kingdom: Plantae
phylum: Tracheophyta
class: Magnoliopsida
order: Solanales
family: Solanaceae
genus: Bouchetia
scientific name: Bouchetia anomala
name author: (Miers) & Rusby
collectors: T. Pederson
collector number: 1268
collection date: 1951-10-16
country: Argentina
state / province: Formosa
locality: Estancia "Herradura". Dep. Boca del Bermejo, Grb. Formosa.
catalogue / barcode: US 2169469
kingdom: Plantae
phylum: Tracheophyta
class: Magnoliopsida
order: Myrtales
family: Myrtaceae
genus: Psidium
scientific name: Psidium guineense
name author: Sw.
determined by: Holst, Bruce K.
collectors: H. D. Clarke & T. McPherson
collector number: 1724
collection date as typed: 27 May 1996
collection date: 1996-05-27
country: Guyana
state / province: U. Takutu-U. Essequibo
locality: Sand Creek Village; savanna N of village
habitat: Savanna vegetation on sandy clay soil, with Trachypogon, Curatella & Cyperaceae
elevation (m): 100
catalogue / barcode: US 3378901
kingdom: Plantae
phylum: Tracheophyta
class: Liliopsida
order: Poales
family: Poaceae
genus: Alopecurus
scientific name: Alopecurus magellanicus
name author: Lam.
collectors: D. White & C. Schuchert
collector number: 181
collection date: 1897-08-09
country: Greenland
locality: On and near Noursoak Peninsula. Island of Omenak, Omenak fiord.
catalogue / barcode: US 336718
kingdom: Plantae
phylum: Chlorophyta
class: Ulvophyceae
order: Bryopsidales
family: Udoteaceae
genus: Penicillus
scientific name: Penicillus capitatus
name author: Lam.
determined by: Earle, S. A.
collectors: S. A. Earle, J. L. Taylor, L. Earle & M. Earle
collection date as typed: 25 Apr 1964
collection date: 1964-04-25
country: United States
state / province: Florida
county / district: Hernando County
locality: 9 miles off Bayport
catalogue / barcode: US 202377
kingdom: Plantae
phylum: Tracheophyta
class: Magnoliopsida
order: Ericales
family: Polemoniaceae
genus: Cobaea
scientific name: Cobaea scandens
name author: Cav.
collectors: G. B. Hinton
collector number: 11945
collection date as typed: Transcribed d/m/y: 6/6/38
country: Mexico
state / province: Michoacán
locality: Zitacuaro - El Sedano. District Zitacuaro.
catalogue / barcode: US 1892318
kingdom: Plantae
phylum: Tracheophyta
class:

********************

Aim: Update everything from the start of the rows down to the line containing "Bermejo, Grb. Formosa.", replacing "collector number" with "collection number" and keeping every other detail the same.

Answer to the exercise:
kingdom: Plantae
phylum: Tracheophyta
class: Magnoliopsida
order: Solanales
family: Solanaceae
genus: Bouchetia
scientific name: Bouchetia anomala
name author: (Miers) & Rusby
collectors: T. Pederson
collection number: 1268
collection date: 1951-10-16
country: Argentina
state / province: Formosa
locality: Estancia "Herradura". Dep. Boca del Bermejo, Grb. Formosa.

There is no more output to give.